One of our Governors, Kinga Grzeczynska, who many of you will know, asked me earlier in the year if we would like her to offer our school as a site for the planting of a commemorative native oak tree by the Association of Jewish Refugees. It was therefore an honour and a privilege for our school to learn that we had been be selected as one of those eighty sites. The simple, but meaningful, tree planting ceremony took place on Monday this week.

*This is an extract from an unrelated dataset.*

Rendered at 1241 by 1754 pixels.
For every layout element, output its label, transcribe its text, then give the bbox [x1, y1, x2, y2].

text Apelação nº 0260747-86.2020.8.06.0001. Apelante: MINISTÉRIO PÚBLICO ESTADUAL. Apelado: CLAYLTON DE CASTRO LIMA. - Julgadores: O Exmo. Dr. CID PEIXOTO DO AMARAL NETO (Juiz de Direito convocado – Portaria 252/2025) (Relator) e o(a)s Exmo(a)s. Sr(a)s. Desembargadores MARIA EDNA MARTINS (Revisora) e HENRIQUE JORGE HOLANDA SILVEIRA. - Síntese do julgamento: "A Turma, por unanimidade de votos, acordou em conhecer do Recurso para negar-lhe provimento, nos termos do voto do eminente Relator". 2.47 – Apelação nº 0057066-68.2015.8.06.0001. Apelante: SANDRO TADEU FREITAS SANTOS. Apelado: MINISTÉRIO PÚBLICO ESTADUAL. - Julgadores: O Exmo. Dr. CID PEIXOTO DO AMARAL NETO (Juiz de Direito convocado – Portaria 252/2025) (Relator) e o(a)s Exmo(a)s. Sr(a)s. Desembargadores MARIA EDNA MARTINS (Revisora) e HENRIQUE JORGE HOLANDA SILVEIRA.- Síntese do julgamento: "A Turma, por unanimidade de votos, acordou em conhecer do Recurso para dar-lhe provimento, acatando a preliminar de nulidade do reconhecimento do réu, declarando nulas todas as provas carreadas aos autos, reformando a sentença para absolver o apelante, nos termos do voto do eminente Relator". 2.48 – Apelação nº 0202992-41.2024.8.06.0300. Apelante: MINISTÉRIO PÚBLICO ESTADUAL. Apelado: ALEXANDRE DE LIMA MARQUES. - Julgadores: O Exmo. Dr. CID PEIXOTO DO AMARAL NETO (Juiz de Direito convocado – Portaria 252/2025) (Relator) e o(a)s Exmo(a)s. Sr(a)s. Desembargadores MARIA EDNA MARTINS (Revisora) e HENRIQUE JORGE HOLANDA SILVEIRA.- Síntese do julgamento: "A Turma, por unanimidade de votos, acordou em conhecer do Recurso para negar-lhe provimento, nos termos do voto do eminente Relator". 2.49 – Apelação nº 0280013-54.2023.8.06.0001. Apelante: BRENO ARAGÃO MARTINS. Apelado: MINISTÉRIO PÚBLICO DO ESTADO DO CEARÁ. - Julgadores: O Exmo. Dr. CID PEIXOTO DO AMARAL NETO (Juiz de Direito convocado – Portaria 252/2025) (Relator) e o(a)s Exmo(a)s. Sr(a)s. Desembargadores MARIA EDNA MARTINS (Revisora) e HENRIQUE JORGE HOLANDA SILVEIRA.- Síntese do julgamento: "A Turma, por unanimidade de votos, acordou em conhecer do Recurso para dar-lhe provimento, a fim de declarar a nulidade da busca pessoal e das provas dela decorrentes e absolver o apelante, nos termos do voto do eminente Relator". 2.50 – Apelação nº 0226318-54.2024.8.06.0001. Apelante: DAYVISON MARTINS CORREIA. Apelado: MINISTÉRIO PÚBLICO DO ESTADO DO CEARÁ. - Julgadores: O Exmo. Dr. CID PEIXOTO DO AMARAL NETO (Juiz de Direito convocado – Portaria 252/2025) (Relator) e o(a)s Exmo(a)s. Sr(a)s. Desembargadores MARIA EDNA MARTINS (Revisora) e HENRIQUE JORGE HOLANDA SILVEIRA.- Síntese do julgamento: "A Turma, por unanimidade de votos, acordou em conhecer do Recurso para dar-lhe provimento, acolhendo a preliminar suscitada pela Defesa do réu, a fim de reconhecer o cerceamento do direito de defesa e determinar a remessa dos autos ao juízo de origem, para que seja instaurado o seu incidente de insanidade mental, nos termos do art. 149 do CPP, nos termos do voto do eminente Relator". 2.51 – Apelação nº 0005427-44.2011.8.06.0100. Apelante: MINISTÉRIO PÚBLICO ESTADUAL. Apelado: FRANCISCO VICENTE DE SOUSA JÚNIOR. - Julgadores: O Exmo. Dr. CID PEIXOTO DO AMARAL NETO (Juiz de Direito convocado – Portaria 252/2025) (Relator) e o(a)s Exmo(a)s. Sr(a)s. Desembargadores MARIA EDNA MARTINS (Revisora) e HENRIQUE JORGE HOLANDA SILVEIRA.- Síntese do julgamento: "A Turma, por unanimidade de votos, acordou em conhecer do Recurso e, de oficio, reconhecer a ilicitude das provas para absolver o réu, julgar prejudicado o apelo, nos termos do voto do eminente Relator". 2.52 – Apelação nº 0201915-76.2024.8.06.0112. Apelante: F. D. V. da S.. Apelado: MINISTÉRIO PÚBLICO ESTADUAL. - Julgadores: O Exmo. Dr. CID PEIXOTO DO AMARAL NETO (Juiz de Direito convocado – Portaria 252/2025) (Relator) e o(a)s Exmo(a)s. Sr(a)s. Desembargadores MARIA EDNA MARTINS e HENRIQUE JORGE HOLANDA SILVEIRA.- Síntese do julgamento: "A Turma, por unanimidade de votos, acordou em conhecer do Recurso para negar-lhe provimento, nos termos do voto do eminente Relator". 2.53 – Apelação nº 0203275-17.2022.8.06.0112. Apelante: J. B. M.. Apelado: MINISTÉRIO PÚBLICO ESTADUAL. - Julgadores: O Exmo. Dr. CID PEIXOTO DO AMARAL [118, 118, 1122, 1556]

Our Y6 class were joined by: the Mayor of Chorley, Councillor Steve Holgate, the Mayoress, Emma Adlam, the Leader of Chorley Borough Council, Councillor Alistair Bradley, Fr. Crowther and Jane Gilbertson from St Joseph’s Withnell, Sara Dietz from the AJR along with school governors, Kath Smith, Margaret Rogerson and Kinga Grzeczynska. Kinga and a Y6 pupil, George, planted the tree, while other members of the class read some passages as part of the ceremony. We thank all our guests for their time on what proved to be a very chilly but poignant November morning.

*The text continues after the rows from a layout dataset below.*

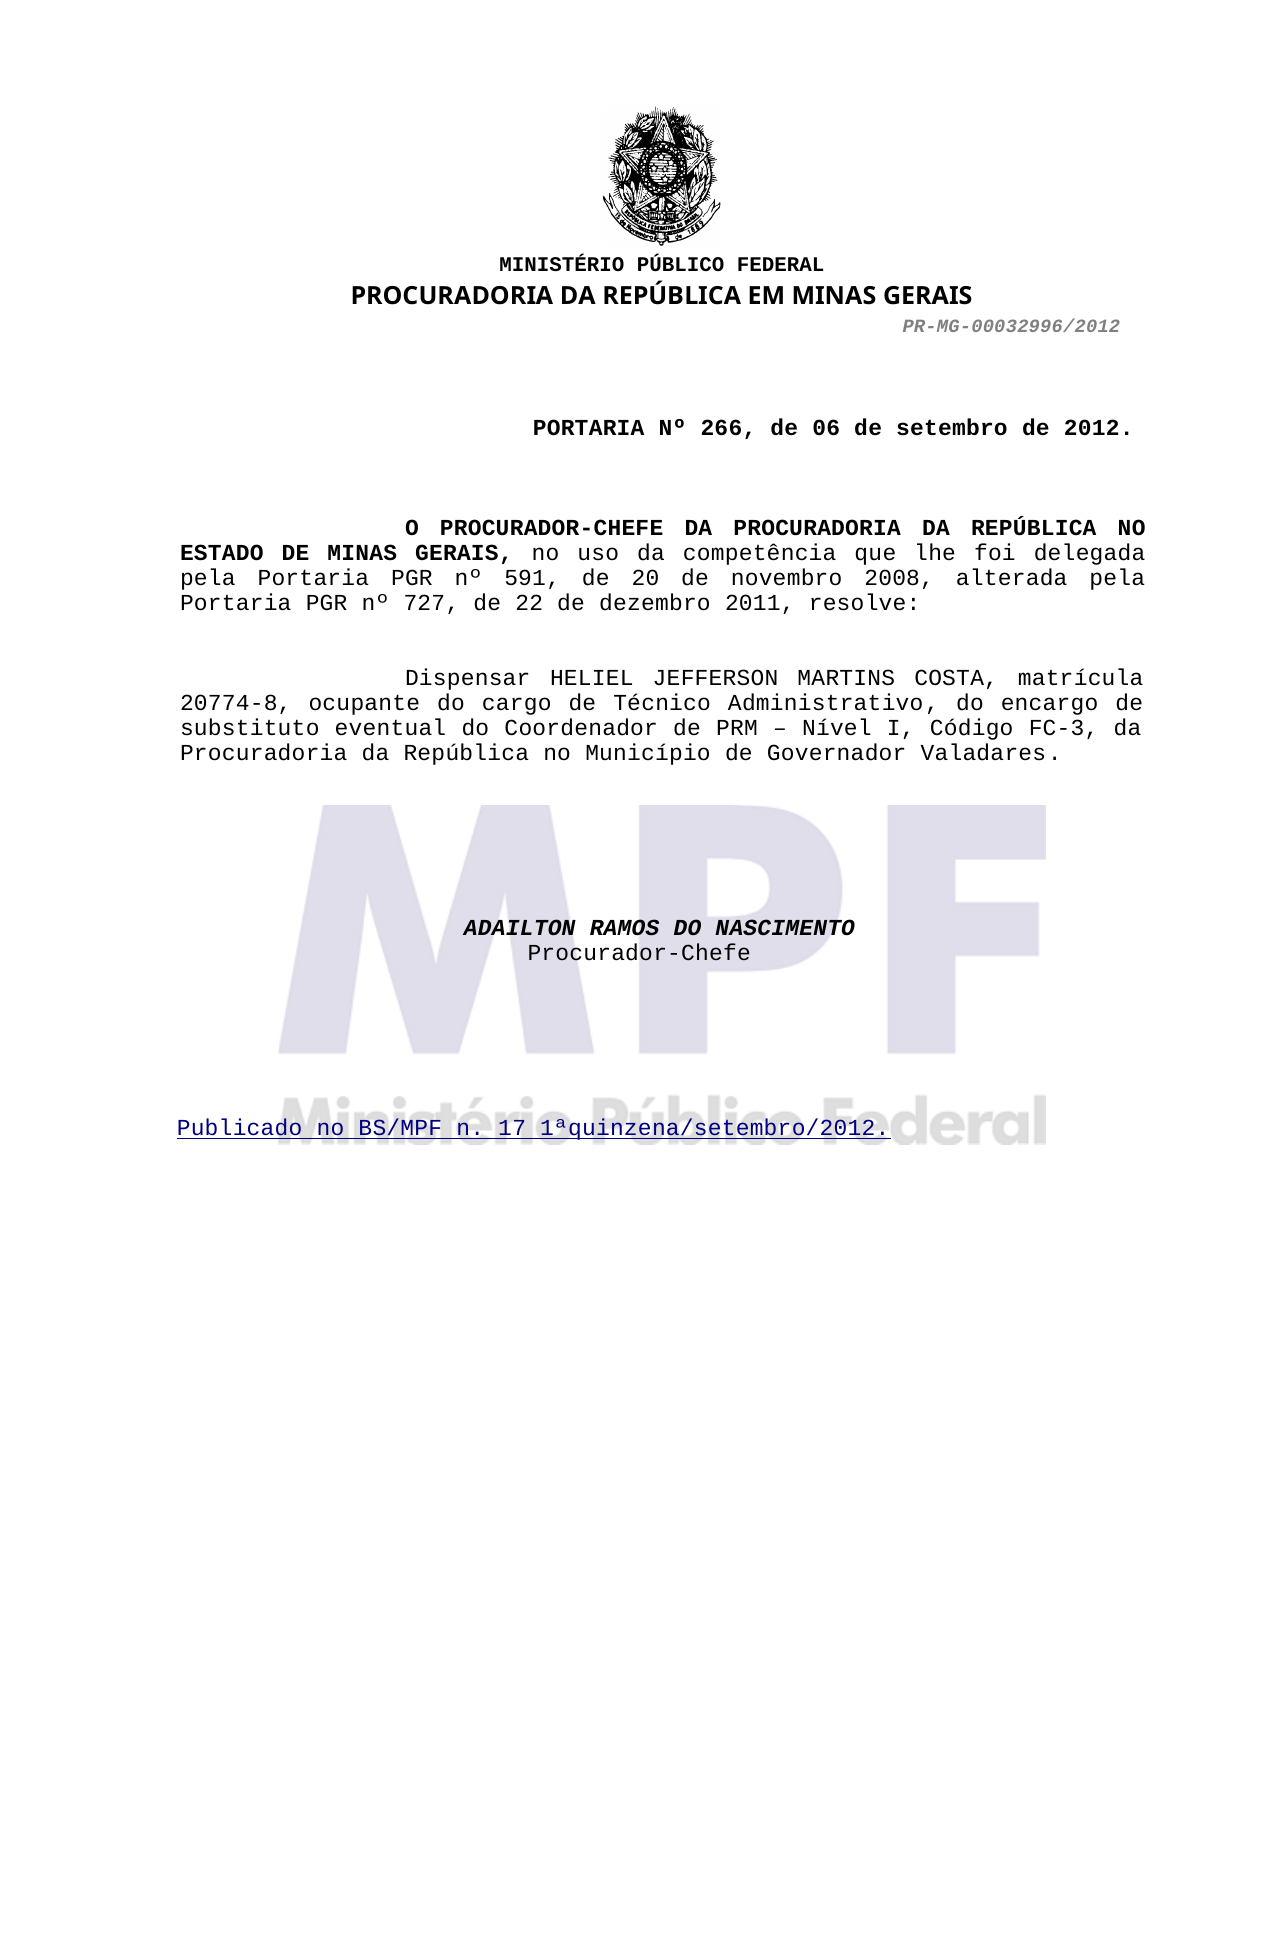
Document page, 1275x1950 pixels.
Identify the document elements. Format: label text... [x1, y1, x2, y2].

subtitle ADAILTON RAMOS DO NASCIMENTO [178, 916, 1144, 941]
text Dispensar HELIEL JEFFERSON MARTINS COSTA, matrícula 20774-8, ocupante do cargo de Técnico Administrativo, do encargo de substituto eventual do Coordenador de PRM – Nível I, Código FC-3, da Procuradoria da República no Município de Governador Valadares. [180, 666, 1144, 766]
text O PROCURADOR-CHEFE DA PROCURADORIA DA REPÚBLICA NO ESTADO DE MINAS GERAIS, no uso da competência que lhe foi delegada pela Portaria PGR nº 591, de 20 de novembro 2008, alterada pela Portaria PGR nº 727, de 22 de dezembro 2011, resolve: [180, 516, 1147, 616]
picture [602, 106, 721, 246]
text PR-MG-00032996/2012 [555, 312, 1144, 337]
picture [278, 805, 1046, 916]
text Procurador-Chefe [135, 941, 1144, 966]
text PORTARIA Nº 266, de 06 de setembro de 2012. [523, 416, 1144, 441]
picture [278, 1141, 1046, 1145]
text Publicado no BS/MPF n. 17 1ªquinzena/setembro/2012. [135, 1116, 1144, 1141]
picture [278, 966, 1046, 1116]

70 000 Jewish people including 10 000 children escaped Nazi Europe to seek refuge in the United Kingdom immediately prior to and during the war years. A number came to Lancashire. The planting of the tree serves a few purposes. It serves to remind us of the horror of the Holocaust and the need for us to teach the children about the evils of discrimination in its various forms including anti-Semitism and the need for us all to stand up against it.

It serves as a reminder of those children and families who arrived in the UK, in many cases, with nothing but clothes they were wearing, who over the last eighty years have made such a positive contribution to British society.

The planting of the tree also forms part of the ‘Plant a tree for the Jubilee’ programme to mark the Platinum Jubilee of HM Queen Elizabeth. Our tree was sponsored by Mrs Sue Neale and is in memoriam of Frederika Rosmarin who arrived in the UK in 1938 from Austria.